Der spätere Verleger Berthold Spangenberg, damals als „Halbjude“ in der Chemiefabrik Paul Stock beschäftigt, erlebte auf dem Tutzinger-Hof-Platz „die Einfahrt der ersten amerikanischen Jeeps. Sie kommen von der Hanfelderstraße her, also nicht wie uns angekündigt worden war, von Tutzing. Die Jeeps sind offenbar Spähwagen mit Tarnnetzen und Pflanzenresten überzogen, jeweils mit vier Soldaten besetzt. Sie halten jetzt in der Mitte des Platzes. Gleichzeitig kamen weiße Bettlaken aus vielen Fenstern, Zeichen der Übergabe. Mädchen kommen mit Blumen angelaufen, die sie den Soldaten geben. Am Hause des Kolonialwarenhändlers Rieser hängt eine weiß-blaue Fahne, der eben eine zweite am Haus des Nachbarn, dem Hofbauern (Schäffler), folgt.“ Spangenberg „ging auf den ersten Wagen zu. In ihm saß ein Offizier, der Karten studierte. Ich bot mich ihm in englischer Sprache als stadtkundiger Dolmetscher an.“ Durch Spangenbergs Beispiel ermutigt, trat auch der Schuldirektor Goldaté hinzu, der ebenfalls englisch sprach.
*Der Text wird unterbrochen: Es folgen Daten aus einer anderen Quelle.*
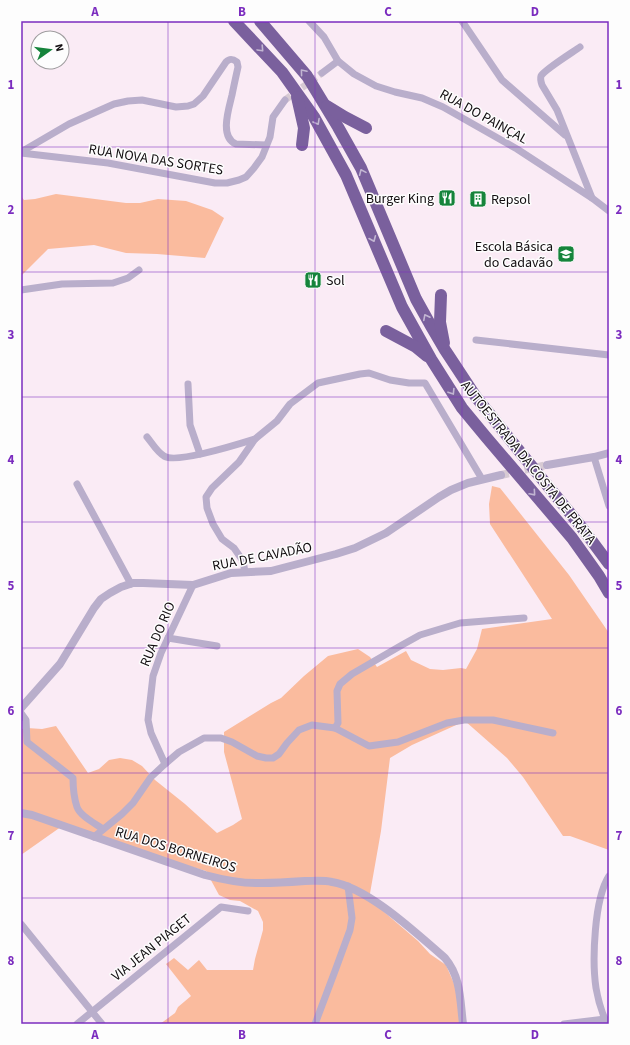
<svg xmlns="http://www.w3.org/2000/svg" width="630" height="1045" viewBox="0 0 630 1045" font-family="'Source Sans 3',sans-serif">
<rect width="100%" height="100%" fill="#faebf5"/>
<g fill="#fabb9e">
<polygon points="56,194 126,203 140,203 158,199 186,201 212,210 224,218 205,258 157,254 126,253 94,245 48,249 21,276 21,196 24,200 35,199"/>
<polygon points="492,486 500,488 569,575 609,633 609,850 570,836 563,836 523,777 507,758 465,721 412,745 390,758 381,831 369,899 418,941 430,954 446,965 455,986 461,1024 160,1024 175,1013 178,1007 191,996 166,964 174,958 188,970 199,960 207,970 253,970 255,959 263,930 263,922 258,911 240,901 230,900 219,895 206,871 111,844 65,824 21,855 21,729 27,728 42,729 56,726 88,773 99,769 109,760 120,758 132,760 142,766 155,780 185,804 217,833 233,825 242,819 224,752 224,732 271,703 281,698 304,676 328,656 358,649 370,657 377,667 406,651 411,660 430,669 443,670 461,668 466,669 477,649 482,629 552,619 490,524 489,504"/>
</g>
<g fill="none" stroke-linecap="round" stroke-linejoin="round">
<polyline stroke="#d7cad3" stroke-width="7" stroke-dasharray="7 3.5" stroke-linecap="butt" points="285,100 322,73"/>
<polyline stroke="#d7cad3" stroke-width="8" stroke-dasharray="8 4" stroke-linecap="butt" points="501,475 547,465"/>
<g stroke="#b9aecb" stroke-width="7">
<polyline points="309,21 324,37 338,61 354,74 376,86 395,92 422,98 443,107 517,149 592,198 609,211"/>
<polyline points="462,21 502,80 565,135"/>
<path d="M580,47C573,52 544,70 541,76C540,79 541,82 542,85L557,110L592,198"/>
<polyline points="322,73 338,61"/>
<path d="M21,152L69,124L114,104L128,101L142,100L176,107L188,106L194,104L203,96L226,62C230,58 233,59 237,62L238,67C236,76 234,85 232,95C229,108 219,137 236,144L266,145"/>
<polyline points="21,153 108,163 215,183 227,183 239,180 246,177 254,168 262,157 270,137 273,117 285,100"/>
<polyline points="21,290 62,284 113,283 128,278 139,270"/>
<polyline points="476,340 609,355"/>
<polyline points="188,384 190,425 200,454"/>
<path d="M147,437C152,443 157,452 164,456C176,464 239,444 255,439"/>
<polyline points="594,457 609,506"/>
<polyline points="77,484 131,584"/>
<polyline points="245,572 243,561 234,548 222,539 213,524 207,508 206,497 212,488 239,462 255,439 277,421 290,404 318,383 360,374 369,373 390,380 409,383 425,383 482,479"/>
<polyline points="168,638 217,646"/>
<path d="M21,713L26,720L27,742L73,778C73,787 74,798 77,807C80,816 96,824 103,829"/>
<polyline points="335,728 338,723 337,691 340,684 352,674 402,645 420,635 460,623 524,618"/>
<polyline points="165,764 151,733 148,720 153,676 161,653 193,585"/>
<polyline points="94,837 122,814 133,803 151,777 165,764 179,752 204,738 221,738 232,742 257,756 266,758 273,758 279,754 287,743 299,730 312,725 335,728 369,746 398,742 447,723 464,720 493,720 553,733"/>
<polyline points="21,924 102,1024"/>
<polyline points="77,1024 221,907 248,911"/>
<polyline points="315,1024 335,971 350,930 352,918 348,886"/>
<polyline points="564,1024 605,1019"/>
<path d="M607,1024C602,1013 598,1000 596,988C592,961 594,899 609,876"/>
</g>
<g stroke="#b9aecb" stroke-width="8">
<polyline points="547,465 594,457 609,453"/>
<polyline points="21,708 60,664 94,608 101,599 110,593 121,587 133,583 143,583 193,585 231,573 271,571 336,554 355,548 386,533 439,497 451,490 468,483 501,475"/>
<path d="M21,813L32,815L205,875C224,880 242,884 262,883C276,883 291,882 305,881C314,881 323,880 332,882C369,888 417,934 445,958C461,977 460,1000 463,1024"/>
</g>
<g stroke="#7a609d" stroke-width="12">
<polyline points="234,21 282,72 314,117 346,175 402,307 431,359 462,408 486,437 572,538 599,576 609,593"/>
<polyline points="260,21 307,76 338,127 361,168 416,299 431,326 445,350 476,397 525,458 583,529 609,564"/>
<polyline points="297,97 304,128 302,145"/>
<polyline points="327,106 345,117 366,128"/>
<polyline points="441,295 440,322 444,343"/>
<polyline points="386,331 416,347 427,356"/>
</g>
</g>
<defs><path id="oneway-chevron" d="M-2-3.5L2.5 0L-2 3.5" fill="none" stroke-width="1.6" stroke-linecap="round" stroke-linejoin="round"/></defs>
<g stroke="#c2b6d2">
<use href="#oneway-chevron" transform="translate(261 49) rotate(47)"/>
<use href="#oneway-chevron" transform="translate(303 72) rotate(-130)"/>
<use href="#oneway-chevron" transform="translate(317 122) rotate(61)"/>
<use href="#oneway-chevron" transform="translate(362 172) rotate(-114)"/>
<use href="#oneway-chevron" transform="translate(373 239) rotate(67)"/>
<use href="#oneway-chevron" transform="translate(426 317) rotate(-117)"/>
<use href="#oneway-chevron" transform="translate(452 392) rotate(58)"/>
<use href="#oneway-chevron" transform="translate(533 493) rotate(49)"/>
</g>
<path fill="none" stroke="#7b2cbf" stroke-width="1" stroke-opacity="0.55" d="M168,21V1024M315,21V1024M462,21V1024M21,147H609M21,272H609M21,397H609M21,522H609M21,648H609M21,773H609M21,898H609"/>
<defs>
<g id="restaurant-square" transform="scale(0.9)"><rect x="-9" y="-9" width="18" height="18" rx="4" fill="#15843b" stroke="#fdfdfd"/><path d="M-5-6h1v4h1v-4h1v4h1v-4h1v5L-1.5 .5V6h-2V.5L-5-1ZM5-6V6H3V1.5H1.5Q1.5-4 5-6Z" fill="#fff"/></g>
<g id="building-square" transform="scale(0.9)"><rect x="-9" y="-9" width="18" height="18" rx="4" fill="#15843b" stroke="#fdfdfd"/><path d="M-4-6H4V6H1V3H-1V6H-4ZM-2.5-4.3h1.7v1.8h-1.7ZM.8-4.3h1.7v1.8H.8ZM-2.5-1h1.7V.8h-1.7ZM.8-1h1.7V.8H.8Z" fill="#fff"/></g>
<g id="school-square" transform="scale(0.9)"><rect x="-9" y="-9" width="18" height="18" rx="4" fill="#15843b" stroke="#fdfdfd"/><path d="M0-5L7-2L0 1L-7-2ZM-4 1L0 2.5L4 1V4Q0 6-4 4Z" fill="#fff"/></g>
</defs>
<g fill-rule="evenodd">
<use href="#restaurant-square" x="447" y="198"/>
<use href="#building-square" x="478" y="199"/>
<use href="#school-square" x="566" y="254"/>
<use href="#restaurant-square" x="313" y="280"/>
</g>
<g text-anchor="middle" stroke-width="3" stroke-linejoin="round" paint-order="stroke">
<g font-size="14" fill="#130e11" stroke="#fdfdfd">
<text transform="translate(484 116) rotate(29)" y="5">RUA DO PAINÇAL</text>
<text transform="translate(156 159) rotate(9)" y="5">RUA NOVA DAS SORTES</text>
<text transform="translate(529 462) rotate(51)" y="5">AUTOESTRADA DA COSTA DE PRATA</text>
<text transform="translate(262 556) rotate(-11)" y="5">RUA DE CAVADÃO</text>
<text transform="translate(157 634) rotate(-67)" y="5">RUA DO RIO</text>
<text transform="translate(176 849) rotate(17)" y="5">RUA DOS BORNEIROS</text>
<text transform="translate(151 947) rotate(-39)" y="5">VIA JEAN PIAGET</text>
</g>
<g font-size="14" fill="#130e11" stroke="#fdfdfd" text-anchor="end">
<text x="434" y="203">Burger King</text>
<text x="491" y="204" text-anchor="start">Repsol</text>
<text x="553" y="251">Escola Básica<tspan x="553" dy="16">do Cadavão</tspan></text>
<text x="326" y="285" text-anchor="start">Sol</text>
</g>
</g>
<rect width="630" height="1045" fill="none" stroke="#fdfdfd" stroke-width="44"/>
<g transform="translate(50 50) rotate(76)"><circle r="19" fill="#fdfdfd" stroke="#9f9d9f"/>
<path d="M0-3L7 15L0 10L-7 15Z" fill="#15843b"/>
<text y="-6" font-size="11" font-weight="bold" text-anchor="middle" fill="#130e11">N</text>
</g>
<rect x="22" y="22" width="586" height="1001" fill="none" stroke="#7b2cbf" stroke-width="1.5"/>
<g font-size="13" text-anchor="middle" font-weight="bold" fill="#7b2cbf">
<text x="95" y="16">A</text>
<text x="242" y="16">B</text>
<text x="388" y="16">C</text>
<text x="535" y="16">D</text>
<text x="11" y="89">1</text>
<text x="619" y="89">1</text>
<text x="11" y="214">2</text>
<text x="619" y="214">2</text>
<text x="11" y="339">3</text>
<text x="619" y="339">3</text>
<text x="11" y="464">4</text>
<text x="619" y="464">4</text>
<text x="11" y="590">5</text>
<text x="619" y="590">5</text>
<text x="11" y="715">6</text>
<text x="619" y="715">6</text>
<text x="11" y="840">7</text>
<text x="619" y="840">7</text>
<text x="11" y="965">8</text>
<text x="619" y="965">8</text>
<text x="95" y="1039">A</text>
<text x="242" y="1039">B</text>
<text x="388" y="1039">C</text>
<text x="535" y="1039">D</text>
</g>
</svg>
Der Captain verlangte, als erstes zum Telefonamt gebracht zu werden, wo er sämtliche Anschlüsse abschalten ließ. Bald darauf wurden auch Rathaus und Bezirksamt in Besitz genommen.

Landrat Irlinger und Bürgermeister Hans Deuschl, die beide der SS angehörten, wurden routinemäßig festgenommen und kamen in ein Internierungslager in Gauting. Der erste Kommandant der Zivilverwaltung der Militärregierung, Captain Pasley, ernannte Karl Goldaté zum Bürgermeister. Ein sogenannter Aktionsausschuss, der im Kern auf eine kleine Widerstandsgruppe um Spangenberg zurückging, übernahm die Funktion eines provisorischen Stadtrats. Ihm gehörten neben Spangenberg auch Walter Scheck, Peter Fischhaber, Hans Zellner, Hans Sauermann und Hermann Uhde-Bernays an.